*Dataset rows*:
★ ★ ★ ★ ★ ★ ★

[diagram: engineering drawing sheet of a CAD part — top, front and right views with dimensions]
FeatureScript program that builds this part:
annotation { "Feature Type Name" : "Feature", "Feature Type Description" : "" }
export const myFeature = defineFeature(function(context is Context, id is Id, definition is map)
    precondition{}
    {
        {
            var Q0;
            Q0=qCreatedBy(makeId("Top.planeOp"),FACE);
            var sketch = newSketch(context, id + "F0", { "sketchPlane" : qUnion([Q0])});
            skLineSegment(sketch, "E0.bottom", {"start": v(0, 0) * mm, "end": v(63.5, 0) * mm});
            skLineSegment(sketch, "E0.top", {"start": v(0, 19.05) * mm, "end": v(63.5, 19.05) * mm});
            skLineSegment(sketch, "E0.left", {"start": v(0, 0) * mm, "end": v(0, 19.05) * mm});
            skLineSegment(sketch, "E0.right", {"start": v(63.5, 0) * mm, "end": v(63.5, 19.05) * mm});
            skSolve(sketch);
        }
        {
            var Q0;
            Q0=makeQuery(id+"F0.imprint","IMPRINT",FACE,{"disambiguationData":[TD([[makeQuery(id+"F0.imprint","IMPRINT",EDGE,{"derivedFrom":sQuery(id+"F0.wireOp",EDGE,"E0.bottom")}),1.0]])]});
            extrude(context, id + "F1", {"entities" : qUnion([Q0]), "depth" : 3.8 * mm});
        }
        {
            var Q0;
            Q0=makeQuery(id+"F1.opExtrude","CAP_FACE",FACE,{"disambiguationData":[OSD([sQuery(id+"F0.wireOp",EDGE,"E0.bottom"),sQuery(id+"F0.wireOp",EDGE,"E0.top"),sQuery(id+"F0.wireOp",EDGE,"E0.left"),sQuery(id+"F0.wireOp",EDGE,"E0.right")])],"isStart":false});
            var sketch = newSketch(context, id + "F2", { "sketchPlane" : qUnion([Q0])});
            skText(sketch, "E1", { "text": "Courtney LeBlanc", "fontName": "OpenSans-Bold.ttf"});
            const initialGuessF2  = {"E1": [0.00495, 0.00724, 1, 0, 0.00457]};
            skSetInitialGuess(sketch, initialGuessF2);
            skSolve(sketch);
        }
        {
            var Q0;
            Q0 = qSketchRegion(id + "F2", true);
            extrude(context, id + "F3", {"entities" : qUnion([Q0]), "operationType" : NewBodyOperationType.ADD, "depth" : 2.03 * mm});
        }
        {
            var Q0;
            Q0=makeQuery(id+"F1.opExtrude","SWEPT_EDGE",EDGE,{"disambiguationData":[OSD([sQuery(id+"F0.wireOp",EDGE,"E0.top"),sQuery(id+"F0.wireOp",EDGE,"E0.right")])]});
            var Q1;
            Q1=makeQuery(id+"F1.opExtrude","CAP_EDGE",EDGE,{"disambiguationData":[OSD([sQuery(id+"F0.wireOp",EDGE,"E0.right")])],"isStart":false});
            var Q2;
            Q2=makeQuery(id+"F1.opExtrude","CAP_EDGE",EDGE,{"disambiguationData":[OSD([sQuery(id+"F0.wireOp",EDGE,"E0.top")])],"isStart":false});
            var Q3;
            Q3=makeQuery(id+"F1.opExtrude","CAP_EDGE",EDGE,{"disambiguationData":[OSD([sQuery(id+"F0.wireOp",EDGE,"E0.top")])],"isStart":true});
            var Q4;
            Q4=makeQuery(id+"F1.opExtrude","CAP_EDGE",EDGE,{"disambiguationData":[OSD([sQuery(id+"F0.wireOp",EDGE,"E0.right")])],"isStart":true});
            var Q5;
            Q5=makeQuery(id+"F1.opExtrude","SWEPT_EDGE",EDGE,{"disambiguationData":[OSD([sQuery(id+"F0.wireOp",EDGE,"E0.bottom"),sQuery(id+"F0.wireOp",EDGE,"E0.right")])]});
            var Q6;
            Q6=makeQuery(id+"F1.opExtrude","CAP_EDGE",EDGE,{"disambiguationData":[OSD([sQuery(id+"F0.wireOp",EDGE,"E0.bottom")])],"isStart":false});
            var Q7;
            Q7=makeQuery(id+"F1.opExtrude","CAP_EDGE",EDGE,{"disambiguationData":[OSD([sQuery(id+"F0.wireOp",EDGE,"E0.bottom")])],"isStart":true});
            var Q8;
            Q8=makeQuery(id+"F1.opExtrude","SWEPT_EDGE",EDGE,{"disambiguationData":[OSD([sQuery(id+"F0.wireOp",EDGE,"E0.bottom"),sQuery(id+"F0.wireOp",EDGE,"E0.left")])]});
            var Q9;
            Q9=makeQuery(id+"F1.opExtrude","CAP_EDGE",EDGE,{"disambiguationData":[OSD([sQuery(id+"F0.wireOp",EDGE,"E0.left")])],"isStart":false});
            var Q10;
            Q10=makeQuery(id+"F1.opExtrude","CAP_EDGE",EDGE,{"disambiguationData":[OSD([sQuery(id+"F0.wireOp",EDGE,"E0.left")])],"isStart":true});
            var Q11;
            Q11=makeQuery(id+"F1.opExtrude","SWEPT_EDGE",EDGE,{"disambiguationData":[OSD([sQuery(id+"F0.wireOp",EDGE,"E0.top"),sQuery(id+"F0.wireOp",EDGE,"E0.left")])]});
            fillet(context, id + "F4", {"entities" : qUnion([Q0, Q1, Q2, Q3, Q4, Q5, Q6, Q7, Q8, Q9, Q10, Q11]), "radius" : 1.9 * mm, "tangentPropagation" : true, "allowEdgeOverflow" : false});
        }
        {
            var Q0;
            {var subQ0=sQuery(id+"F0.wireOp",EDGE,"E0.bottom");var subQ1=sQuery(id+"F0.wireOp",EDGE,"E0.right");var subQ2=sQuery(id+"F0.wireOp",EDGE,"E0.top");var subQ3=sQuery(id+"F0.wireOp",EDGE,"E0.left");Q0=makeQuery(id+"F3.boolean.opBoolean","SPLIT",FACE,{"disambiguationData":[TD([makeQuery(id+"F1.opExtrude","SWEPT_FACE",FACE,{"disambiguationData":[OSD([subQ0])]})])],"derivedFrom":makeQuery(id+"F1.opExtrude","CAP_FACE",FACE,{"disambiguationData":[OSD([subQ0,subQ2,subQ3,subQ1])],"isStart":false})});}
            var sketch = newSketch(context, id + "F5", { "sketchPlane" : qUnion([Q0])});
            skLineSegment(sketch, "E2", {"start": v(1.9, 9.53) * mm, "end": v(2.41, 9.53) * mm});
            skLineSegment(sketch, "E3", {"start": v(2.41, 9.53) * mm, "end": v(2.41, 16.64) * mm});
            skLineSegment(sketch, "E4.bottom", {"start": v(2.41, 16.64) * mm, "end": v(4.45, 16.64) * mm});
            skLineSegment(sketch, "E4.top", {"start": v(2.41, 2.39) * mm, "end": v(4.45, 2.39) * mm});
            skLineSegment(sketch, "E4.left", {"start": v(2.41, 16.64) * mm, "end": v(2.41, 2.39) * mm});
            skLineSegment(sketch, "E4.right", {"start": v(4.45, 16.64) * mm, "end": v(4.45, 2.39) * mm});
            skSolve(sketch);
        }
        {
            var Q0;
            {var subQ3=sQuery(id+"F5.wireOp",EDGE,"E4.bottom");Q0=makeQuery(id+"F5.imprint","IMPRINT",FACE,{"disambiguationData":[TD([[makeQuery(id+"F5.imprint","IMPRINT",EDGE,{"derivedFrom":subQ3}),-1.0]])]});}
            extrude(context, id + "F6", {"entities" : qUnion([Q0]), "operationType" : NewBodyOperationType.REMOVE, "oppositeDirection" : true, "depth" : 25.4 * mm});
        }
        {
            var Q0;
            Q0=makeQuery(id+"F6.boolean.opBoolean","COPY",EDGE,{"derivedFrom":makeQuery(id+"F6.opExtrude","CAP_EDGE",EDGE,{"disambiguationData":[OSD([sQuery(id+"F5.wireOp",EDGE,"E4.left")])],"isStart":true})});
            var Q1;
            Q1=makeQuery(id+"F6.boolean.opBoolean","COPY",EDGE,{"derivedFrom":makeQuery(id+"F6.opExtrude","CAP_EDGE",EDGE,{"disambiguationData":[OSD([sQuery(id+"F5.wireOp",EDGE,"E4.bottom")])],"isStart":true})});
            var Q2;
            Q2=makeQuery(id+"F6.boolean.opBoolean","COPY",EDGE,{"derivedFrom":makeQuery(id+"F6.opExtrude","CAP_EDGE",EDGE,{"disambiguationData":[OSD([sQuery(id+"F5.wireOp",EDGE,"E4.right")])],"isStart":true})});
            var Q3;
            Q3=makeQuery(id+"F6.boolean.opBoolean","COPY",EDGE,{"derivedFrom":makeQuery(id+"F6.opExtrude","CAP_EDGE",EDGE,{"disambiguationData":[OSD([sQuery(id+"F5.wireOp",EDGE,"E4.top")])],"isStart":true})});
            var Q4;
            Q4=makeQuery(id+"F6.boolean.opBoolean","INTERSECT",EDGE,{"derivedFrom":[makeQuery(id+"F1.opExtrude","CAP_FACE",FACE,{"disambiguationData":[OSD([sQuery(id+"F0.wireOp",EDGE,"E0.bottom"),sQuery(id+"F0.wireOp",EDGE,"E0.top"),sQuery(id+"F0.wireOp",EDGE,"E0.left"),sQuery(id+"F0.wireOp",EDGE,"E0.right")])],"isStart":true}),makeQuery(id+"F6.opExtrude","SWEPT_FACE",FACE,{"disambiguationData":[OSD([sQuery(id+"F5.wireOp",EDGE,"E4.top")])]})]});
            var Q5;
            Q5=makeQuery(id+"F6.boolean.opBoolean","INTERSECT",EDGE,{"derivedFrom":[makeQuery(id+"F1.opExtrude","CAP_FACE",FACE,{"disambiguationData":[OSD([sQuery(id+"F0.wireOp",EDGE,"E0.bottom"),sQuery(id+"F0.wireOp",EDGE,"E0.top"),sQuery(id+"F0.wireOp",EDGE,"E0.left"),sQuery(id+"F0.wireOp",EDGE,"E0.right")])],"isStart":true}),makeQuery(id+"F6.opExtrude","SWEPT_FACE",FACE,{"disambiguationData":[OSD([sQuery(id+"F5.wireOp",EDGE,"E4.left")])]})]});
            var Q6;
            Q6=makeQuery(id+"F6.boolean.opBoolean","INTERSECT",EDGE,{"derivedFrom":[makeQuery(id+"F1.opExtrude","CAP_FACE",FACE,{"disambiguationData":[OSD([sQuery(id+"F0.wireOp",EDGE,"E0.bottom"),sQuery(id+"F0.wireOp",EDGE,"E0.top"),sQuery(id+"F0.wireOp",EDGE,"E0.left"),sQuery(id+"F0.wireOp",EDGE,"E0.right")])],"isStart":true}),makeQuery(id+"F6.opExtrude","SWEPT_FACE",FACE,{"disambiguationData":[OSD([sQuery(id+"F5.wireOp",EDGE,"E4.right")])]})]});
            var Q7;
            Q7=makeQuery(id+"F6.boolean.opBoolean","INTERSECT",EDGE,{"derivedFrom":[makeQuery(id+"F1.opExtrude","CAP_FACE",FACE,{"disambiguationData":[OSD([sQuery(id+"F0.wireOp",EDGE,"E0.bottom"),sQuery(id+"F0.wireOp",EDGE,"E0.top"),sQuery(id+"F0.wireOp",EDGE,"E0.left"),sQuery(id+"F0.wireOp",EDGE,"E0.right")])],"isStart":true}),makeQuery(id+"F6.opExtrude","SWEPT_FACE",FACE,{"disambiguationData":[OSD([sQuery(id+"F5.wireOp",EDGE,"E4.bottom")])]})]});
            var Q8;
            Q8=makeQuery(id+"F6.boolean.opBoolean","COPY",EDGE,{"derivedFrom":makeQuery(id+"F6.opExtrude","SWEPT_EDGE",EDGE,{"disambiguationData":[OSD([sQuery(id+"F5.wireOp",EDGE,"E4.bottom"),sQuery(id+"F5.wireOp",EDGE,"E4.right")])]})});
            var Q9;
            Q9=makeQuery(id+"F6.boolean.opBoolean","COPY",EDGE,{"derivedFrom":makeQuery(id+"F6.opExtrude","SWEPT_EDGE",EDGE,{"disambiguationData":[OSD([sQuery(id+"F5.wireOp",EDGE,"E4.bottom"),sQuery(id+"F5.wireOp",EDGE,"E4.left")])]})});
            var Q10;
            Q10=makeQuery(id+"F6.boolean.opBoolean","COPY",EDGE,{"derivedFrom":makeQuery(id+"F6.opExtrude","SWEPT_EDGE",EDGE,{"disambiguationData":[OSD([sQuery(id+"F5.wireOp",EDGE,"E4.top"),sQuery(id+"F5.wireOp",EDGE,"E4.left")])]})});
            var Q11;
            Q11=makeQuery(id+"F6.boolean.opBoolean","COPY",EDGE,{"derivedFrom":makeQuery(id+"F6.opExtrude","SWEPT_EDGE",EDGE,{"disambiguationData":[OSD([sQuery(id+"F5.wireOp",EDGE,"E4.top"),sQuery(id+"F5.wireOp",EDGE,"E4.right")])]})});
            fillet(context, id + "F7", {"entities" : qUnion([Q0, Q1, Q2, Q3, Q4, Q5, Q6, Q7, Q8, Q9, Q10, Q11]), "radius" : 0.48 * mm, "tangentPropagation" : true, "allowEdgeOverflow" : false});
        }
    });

★ ★ ★ ★ ★ ★ ★

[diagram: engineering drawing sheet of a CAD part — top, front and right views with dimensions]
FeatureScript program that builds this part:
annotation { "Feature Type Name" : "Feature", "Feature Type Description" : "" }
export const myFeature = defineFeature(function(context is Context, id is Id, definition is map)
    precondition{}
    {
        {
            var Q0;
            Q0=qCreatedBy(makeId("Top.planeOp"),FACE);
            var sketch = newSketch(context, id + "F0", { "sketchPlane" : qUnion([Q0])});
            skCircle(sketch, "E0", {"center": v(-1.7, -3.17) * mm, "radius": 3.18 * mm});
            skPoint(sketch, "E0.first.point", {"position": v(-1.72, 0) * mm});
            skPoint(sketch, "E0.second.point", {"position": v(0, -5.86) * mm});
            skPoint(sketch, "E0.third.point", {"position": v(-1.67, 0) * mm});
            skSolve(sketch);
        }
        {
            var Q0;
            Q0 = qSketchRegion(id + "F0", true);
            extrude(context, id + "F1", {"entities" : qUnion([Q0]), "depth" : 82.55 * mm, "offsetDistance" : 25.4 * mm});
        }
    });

★ ★ ★ ★ ★ ★ ★

*WHAT THE TASK ASKS*:
Pick out every line in the rows above that contains the string "imprint", matching case exactly, and copy each one.

*REPLY TO THE EXERCISE*:
            Q0=makeQuery(id+"F0.imprint","IMPRINT",FACE,{"disambiguationData":[TD([[makeQuery(id+"F0.imprint","IMPRINT",EDGE,{"derivedFrom":sQuery(id+"F0.wireOp",EDGE,"E0.bottom")}),1.0]])]});
            {var subQ3=sQuery(id+"F5.wireOp",EDGE,"E4.bottom");Q0=makeQuery(id+"F5.imprint","IMPRINT",FACE,{"disambiguationData":[TD([[makeQuery(id+"F5.imprint","IMPRINT",EDGE,{"derivedFrom":subQ3}),-1.0]])]});}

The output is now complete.